Given instruction | In the news item on the Baltimore watershed assessment, what is the new deadline for public comments?

Posted at 12:41 PM, Dec 18, 2018
and last updated 2018-12-18 16:32:53-05

BALTIMORE — The 30-day window for the public to view and make comments on the Baltimore City watershed assessment of the north Lower Patapsco and Baltimore Harbor watershed has been extended an additional four weeks, the Baltimore City Department of Public Works announced Monday.

The new deadline for the comment period is 5 p.m. on Jan. 16, 2019. The previous deadline was 5 p.m. on Dec. 19.

“It’s for anybody with any interest in what’s going on with the watersheds,” said Jeffrey Raymond, the Chief of Communications and Community Affairs for the Baltimore DPW. “This is all part of what we go through as part of our stormwater permitting process.”

While a thorough understanding of the plans might be more pertinent to those working in environmental advocacy or property development, the flow and management of water in the region has the potential to affect any resident.

“People don’t necessarily think of water if they live on dry land and not just near the harbor,” Raymond said. “Everybody lives in a watershed, so when it rains or it snows, that water goes somewhere.”

Dataset entries |
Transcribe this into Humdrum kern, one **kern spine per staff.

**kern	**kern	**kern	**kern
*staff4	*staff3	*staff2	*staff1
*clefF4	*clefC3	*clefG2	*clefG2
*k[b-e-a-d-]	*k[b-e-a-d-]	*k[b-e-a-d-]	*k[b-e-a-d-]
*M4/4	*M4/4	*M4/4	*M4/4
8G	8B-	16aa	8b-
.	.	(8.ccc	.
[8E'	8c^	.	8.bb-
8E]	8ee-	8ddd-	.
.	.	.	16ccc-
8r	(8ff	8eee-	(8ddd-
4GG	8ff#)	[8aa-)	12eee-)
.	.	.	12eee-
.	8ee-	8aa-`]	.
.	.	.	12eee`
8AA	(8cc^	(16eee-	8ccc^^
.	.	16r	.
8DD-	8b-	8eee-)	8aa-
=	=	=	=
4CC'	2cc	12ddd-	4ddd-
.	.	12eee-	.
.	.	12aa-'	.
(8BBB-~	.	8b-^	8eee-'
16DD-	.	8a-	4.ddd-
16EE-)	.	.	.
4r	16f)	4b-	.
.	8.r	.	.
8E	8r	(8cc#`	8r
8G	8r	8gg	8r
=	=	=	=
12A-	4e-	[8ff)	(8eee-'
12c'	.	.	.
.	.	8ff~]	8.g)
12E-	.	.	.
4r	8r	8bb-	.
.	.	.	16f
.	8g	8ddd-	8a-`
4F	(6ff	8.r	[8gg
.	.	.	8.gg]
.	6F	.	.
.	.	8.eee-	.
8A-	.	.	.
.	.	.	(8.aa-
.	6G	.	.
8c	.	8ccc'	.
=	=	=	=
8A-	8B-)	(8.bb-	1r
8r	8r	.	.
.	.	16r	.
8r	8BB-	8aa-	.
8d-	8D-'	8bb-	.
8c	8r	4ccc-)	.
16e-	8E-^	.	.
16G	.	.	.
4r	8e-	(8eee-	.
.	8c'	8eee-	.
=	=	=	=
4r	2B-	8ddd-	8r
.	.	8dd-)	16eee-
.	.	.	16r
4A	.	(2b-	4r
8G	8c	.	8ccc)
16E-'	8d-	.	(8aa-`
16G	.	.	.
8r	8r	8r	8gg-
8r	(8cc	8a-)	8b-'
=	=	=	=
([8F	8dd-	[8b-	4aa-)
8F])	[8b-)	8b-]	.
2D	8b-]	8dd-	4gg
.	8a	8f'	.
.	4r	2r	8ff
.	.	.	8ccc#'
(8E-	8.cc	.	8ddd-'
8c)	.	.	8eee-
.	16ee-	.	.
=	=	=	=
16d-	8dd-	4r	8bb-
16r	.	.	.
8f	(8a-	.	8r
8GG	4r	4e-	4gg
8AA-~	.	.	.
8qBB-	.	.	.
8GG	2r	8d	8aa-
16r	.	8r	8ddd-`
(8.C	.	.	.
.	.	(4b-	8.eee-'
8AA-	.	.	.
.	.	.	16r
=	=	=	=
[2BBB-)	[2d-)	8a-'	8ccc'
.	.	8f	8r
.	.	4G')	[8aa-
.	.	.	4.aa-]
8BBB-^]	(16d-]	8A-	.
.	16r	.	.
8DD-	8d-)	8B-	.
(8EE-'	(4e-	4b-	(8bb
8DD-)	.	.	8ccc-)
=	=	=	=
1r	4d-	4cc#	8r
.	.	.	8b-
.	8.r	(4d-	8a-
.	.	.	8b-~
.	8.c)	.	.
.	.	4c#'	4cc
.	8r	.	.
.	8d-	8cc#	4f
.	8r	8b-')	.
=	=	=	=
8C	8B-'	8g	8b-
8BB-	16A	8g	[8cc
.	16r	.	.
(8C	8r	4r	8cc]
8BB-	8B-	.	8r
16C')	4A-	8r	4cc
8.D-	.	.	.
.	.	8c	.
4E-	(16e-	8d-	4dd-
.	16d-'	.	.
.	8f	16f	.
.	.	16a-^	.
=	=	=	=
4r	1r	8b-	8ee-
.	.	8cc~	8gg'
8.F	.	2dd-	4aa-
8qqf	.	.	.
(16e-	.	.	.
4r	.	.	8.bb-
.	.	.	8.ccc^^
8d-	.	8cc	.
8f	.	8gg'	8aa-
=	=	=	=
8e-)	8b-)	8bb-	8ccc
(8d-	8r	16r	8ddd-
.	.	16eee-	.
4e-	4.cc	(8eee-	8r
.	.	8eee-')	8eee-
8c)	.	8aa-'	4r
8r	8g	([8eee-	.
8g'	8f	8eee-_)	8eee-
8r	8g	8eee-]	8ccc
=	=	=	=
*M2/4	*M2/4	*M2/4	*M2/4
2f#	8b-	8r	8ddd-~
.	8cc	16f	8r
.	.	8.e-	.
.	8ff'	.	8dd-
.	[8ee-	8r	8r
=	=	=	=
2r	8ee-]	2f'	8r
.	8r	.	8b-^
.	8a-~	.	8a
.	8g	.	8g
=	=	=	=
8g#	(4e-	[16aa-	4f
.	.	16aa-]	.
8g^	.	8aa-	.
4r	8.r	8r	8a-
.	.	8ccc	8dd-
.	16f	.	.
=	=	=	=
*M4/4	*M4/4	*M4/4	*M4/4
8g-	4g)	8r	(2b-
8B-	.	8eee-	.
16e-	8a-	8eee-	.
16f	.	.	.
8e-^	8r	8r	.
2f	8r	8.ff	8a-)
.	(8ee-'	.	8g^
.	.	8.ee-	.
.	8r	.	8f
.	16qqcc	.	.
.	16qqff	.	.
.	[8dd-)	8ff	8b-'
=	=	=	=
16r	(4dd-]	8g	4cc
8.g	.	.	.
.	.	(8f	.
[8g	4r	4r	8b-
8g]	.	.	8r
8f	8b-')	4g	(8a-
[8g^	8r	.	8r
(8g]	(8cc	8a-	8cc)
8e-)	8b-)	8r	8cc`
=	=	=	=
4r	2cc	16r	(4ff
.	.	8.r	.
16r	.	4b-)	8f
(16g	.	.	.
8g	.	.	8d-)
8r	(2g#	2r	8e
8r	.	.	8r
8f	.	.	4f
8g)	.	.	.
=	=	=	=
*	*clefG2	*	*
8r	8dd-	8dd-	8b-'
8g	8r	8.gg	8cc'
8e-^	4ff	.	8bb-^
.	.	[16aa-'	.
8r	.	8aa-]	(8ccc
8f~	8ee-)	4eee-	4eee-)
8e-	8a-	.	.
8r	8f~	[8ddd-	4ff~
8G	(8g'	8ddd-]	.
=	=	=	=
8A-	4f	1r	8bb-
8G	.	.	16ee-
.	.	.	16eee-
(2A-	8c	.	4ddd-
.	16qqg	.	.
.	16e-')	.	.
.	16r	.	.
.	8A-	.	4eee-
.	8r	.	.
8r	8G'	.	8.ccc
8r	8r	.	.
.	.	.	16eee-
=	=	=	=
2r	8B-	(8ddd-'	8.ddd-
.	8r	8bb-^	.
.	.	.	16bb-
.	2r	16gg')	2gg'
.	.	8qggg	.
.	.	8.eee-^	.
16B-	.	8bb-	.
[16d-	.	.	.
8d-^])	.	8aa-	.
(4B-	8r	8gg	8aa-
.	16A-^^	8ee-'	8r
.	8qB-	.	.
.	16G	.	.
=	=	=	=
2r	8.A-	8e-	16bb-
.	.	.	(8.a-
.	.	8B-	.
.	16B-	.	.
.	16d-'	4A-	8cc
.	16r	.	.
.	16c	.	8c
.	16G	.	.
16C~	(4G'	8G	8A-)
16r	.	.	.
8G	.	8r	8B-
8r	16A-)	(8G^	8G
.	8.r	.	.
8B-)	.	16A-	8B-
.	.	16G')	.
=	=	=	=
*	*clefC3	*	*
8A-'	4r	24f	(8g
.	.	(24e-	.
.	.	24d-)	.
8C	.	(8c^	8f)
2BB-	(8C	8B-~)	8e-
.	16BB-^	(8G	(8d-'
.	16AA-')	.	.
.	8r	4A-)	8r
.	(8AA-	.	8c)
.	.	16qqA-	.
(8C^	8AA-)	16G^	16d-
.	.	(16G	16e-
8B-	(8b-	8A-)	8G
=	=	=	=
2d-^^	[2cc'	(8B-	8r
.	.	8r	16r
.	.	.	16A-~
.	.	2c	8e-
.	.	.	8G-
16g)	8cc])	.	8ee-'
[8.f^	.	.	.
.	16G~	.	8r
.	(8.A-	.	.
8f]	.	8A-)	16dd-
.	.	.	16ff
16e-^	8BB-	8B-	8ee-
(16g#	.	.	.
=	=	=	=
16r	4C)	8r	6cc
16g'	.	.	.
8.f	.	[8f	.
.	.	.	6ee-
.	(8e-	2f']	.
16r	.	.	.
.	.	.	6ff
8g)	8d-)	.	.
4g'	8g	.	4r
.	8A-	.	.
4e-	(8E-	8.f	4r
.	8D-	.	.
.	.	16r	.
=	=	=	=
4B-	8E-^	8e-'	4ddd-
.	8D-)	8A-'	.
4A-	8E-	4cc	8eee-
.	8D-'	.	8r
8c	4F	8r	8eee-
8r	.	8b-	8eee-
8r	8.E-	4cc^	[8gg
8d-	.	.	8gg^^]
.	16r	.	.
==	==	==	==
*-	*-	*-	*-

Correct response | 5 p.m. on Jan. 16, 2019.